FDA Admits Antibody Levels Do Not Indicate Vaccine Protection
Although the NIH and authors of the study in Vaccine recommend boosting pregnant women based on antibody levels generated after giving women a third vaccine dose, the FDA’s Vaccines and Related Biological Products Advisory Committee (VRBPAC) established during previous meetings that antibody levels do not necessarily correlate with vaccine protection and called for the FDA in 2022 to establish a better way of measuring vaccine effectiveness.Dr. Ofer Levy, VRBPAC member and an infectious disease physician at Boston Children’s Hospital, voted in favor of changing the COVID-19 booster computation from a monovalent to a bivalent vaccine despite an admission by Pfizer’s representative that there is “no established correlate of protection,” referring to the level of antibodies needed to confer protection.
“You have a lot of data now,” Dr. Levy told Pfizer. “What is your relative protection?”
Later during the meeting, Dr. Levy said he wanted the FDA to explain what their “overall approach will be in the coming year around improving our understanding of correlate protection.”

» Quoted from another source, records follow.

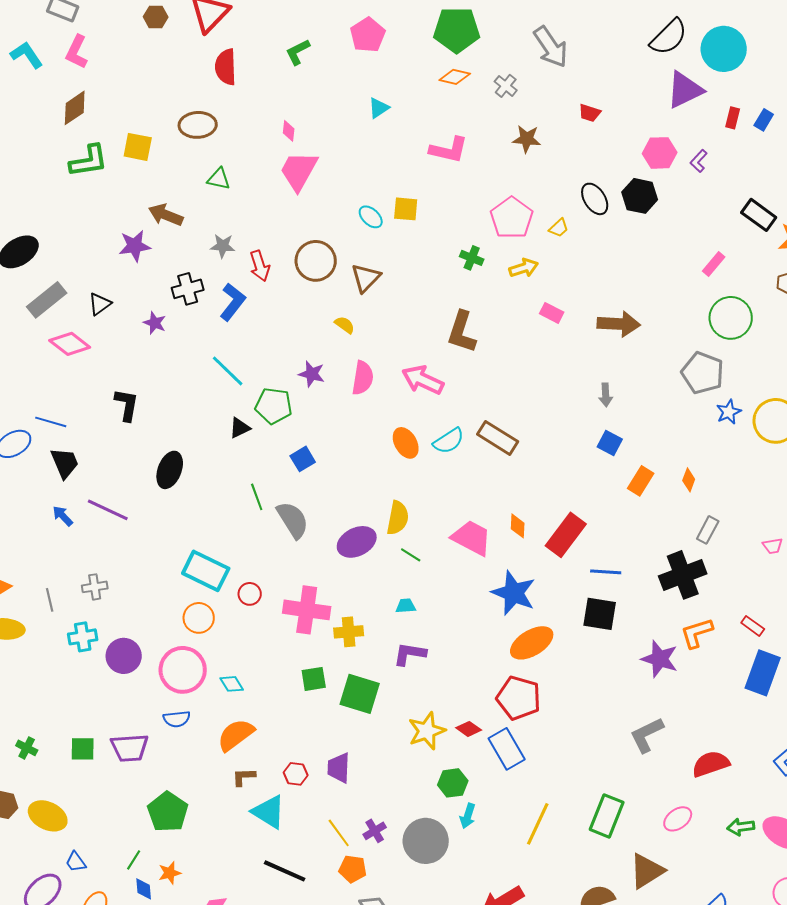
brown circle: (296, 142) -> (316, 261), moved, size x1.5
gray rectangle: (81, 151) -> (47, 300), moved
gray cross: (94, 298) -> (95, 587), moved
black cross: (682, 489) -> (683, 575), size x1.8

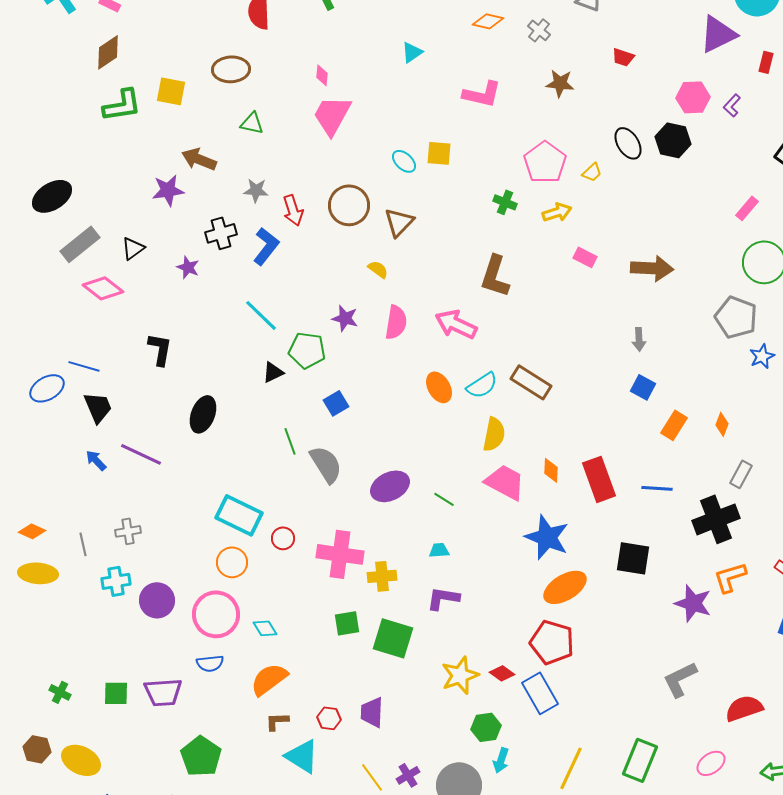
yellow semicircle: (398, 518) -> (494, 434), moved
red rectangle: (566, 535) -> (599, 479), turned -57
blue line: (606, 572) -> (657, 488), moved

“We spend a good amount of time reviewing antibody data. We have no doubt antibody data is important. We don’t have a level of antibody that anybody is comfortable stating is correlated [with] protection,” Dr. Levy said. “So yes, the antibodies are important but so are the T cells.”
“This is an effort that’s critical not just now but for future cycles of vaccine revision,“ Dr. Levy said. ”If we aren’t able to define a correlate of protection, we are fighting with one arm tied behind our back.”
Dr. Peter Marks, director of the Center for Biologics Evaluation and Research within the FDA, said the agency had “conversations” with their colleagues at the NIH and throughout the government about how they might move forward from here.
“It is something that we don’t have an answer to yet,” Dr. Marks said at the time.
Dr. Marks said as vaccines are developed in the future, it will “become even more important” to define a standard of correlate protection because “we won’t be able to have a large naive population to vaccinate with newer vaccines.”
Dr. Paul Offit, VRBPAC member and director of the Vaccine Education Center and professor of pediatrics in the Division of Infectious Diseases at Children’s Hospital of Philadelphia, also raised concerns about using antibody levels as the benchmark for whether a COVID-19 vaccine is effective.
“They looked at virus-specific neutralizing antibodies against omicron and … found … when you got the omicron boost, you had a 1.75-fold increase in neutralizing antibodies against omicron,” Dr. Offit said. “Well, the question is, what does that mean? What does that number mean? And the answer is, I think while statistically significant, I don’t think that’s a clinically significant difference.”
Dr. Offit pointed out that when looking at the original COVID-19 vaccines authorized mid-December 2020, there was a twofold difference between Moderna and Pfizer regarding neutralizing antibodies.
“Moderna had a twofold increase in neutralizing antibodies as compared to Pfizer. That did not translate into a clinically significant difference in terms of protection against severe disease, which is the goal of this vaccine,” Dr. Offit pointed out.
More than a year later, the FDA still has not established a correlate of protection. Yet regulatory agencies continue to recommend vaccinating pregnant women with COVID-19 vaccines, including boosters, based on antibody levels alone.
The Epoch Times reached out to the NIH for comment with no response at the time of publication.